With the rise in popularity of self-proclaimed progressives such as Bernie Sanders, Andrew Yang, and Elizabeth Warren, the term began to carry greater cultural currency, particularly in the 2016 Democratic primaries. While answering a question from CNN moderator Anderson Cooper regarding her willingness to shift positions during an October 2015 debate, Hillary Clinton referred to herself as a "progressive who likes to get things done", drawing the ire of a number of Sanders supporters and other critics from her left. Questions about the precise meaning of the term have persisted within the Democratic Party and without since the election of Donald Trump in the 2016 US presidential election, with some candidates using it to indicate their affiliation with the left flank of the party.
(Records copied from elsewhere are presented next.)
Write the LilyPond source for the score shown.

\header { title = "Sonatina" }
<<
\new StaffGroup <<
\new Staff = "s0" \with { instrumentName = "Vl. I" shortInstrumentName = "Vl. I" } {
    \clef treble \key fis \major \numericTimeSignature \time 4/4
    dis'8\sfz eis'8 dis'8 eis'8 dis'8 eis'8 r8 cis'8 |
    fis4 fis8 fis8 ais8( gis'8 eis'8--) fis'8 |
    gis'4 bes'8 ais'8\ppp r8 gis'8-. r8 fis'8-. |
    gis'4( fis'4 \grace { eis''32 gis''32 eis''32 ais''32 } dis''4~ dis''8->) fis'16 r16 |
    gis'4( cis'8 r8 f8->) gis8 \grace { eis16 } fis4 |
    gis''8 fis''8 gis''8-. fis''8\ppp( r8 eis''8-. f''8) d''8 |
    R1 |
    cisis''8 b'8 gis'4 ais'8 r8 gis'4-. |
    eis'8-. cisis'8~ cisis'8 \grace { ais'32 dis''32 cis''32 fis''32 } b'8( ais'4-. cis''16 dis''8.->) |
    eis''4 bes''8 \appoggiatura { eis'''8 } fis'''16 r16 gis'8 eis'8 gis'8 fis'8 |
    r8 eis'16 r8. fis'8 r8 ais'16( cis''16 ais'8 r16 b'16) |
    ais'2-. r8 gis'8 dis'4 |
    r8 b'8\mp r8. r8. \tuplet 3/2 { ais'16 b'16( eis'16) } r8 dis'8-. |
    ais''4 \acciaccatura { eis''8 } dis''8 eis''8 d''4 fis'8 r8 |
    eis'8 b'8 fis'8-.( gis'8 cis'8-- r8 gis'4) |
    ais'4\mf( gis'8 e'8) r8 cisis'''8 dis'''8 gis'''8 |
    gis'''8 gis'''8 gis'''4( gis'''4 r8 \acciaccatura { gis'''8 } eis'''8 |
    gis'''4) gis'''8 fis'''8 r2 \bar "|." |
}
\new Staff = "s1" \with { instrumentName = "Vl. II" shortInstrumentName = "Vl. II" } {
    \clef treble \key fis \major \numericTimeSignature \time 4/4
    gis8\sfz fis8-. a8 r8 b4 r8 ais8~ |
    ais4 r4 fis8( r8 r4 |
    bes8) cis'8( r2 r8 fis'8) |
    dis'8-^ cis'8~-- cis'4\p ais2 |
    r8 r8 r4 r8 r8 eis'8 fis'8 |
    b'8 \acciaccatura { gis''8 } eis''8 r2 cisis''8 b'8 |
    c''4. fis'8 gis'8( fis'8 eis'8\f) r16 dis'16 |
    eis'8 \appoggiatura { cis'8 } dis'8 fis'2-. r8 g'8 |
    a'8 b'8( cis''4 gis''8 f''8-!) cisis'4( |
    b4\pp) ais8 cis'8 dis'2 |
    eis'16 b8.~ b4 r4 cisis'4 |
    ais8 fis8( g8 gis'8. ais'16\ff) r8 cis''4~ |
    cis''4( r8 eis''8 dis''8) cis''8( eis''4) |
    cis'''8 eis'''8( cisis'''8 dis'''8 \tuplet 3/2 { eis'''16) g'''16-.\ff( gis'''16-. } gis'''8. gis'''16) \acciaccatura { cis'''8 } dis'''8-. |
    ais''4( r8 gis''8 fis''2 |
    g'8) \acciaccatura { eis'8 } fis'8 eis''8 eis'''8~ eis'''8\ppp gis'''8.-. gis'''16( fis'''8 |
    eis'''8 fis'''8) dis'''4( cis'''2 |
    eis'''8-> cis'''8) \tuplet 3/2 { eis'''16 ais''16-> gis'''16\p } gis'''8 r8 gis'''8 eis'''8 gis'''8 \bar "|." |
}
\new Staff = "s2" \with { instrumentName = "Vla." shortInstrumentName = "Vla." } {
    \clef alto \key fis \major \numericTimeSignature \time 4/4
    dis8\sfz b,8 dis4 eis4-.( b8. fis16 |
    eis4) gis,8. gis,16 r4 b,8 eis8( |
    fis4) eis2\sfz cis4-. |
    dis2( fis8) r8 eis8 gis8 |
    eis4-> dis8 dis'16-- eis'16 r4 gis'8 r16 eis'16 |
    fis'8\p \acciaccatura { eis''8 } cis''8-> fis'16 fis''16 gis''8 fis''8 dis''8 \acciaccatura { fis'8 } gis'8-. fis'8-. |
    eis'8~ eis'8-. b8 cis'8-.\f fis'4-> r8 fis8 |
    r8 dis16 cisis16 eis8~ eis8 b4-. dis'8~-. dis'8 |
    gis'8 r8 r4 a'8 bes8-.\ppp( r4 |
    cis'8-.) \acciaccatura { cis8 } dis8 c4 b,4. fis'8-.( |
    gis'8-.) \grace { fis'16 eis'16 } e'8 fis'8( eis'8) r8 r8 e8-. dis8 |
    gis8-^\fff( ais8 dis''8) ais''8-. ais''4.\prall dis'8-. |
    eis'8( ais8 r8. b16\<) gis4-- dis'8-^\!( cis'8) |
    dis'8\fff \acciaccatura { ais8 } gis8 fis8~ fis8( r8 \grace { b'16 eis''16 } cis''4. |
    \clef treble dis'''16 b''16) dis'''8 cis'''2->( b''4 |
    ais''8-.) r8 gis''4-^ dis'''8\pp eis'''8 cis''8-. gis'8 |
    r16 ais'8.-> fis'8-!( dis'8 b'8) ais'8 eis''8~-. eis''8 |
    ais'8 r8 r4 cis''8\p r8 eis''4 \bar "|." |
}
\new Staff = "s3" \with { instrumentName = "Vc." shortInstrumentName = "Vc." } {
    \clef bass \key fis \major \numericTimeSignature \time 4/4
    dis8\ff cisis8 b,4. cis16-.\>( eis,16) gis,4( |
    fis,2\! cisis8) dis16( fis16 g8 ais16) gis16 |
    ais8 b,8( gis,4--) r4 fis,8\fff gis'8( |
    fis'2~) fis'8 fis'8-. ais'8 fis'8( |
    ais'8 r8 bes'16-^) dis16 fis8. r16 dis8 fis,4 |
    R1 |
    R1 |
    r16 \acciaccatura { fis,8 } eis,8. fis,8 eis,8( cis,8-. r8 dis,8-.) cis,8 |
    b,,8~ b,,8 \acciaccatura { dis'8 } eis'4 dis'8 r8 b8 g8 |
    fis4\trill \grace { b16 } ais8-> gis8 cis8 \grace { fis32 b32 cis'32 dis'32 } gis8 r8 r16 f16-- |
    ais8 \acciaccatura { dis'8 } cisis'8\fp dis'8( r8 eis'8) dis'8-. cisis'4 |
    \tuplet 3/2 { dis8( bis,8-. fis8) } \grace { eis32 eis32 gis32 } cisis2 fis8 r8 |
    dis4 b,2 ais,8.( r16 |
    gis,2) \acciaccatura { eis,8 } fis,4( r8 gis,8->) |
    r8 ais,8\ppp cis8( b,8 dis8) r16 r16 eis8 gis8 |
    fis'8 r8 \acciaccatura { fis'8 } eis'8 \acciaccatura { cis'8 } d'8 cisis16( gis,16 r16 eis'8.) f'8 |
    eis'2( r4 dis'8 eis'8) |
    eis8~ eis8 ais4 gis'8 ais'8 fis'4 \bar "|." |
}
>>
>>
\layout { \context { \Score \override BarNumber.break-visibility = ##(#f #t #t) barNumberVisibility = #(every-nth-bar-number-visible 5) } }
As such, "progressive" and "progressivism" are essentially contested concepts, with different groups and individuals defining the terms in different ways towards different ends.

Other progressive parties

Following the first progressive movement of the early 20th century, two later short-lived parties have also identified as "progressive".

Progressive Party, 1924

In 1924, Wisconsin Senator Robert La Follette ran for president on the "Progressive party" ticket. La Follette won the support of labor unions, Germans and Socialists by his crusade. He carried only Wisconsin and the party vanished outside Wisconsin.
There, it remained a force until the 1940s.

Progressive Party, 1948

A third party was initiated in 1948 by former Vice President Henry A. Wallace as a vehicle for his campaign for president. He saw the two parties as reactionary and war-mongering, and attracted support from left-wing voters who opposed the Cold War policies that had become a national consensus. Most liberals, New Dealers, and especially the CIO unions, denounced the party because it was increasingly controlled by Communists. It faded away after winning 2% of the vote in 1948.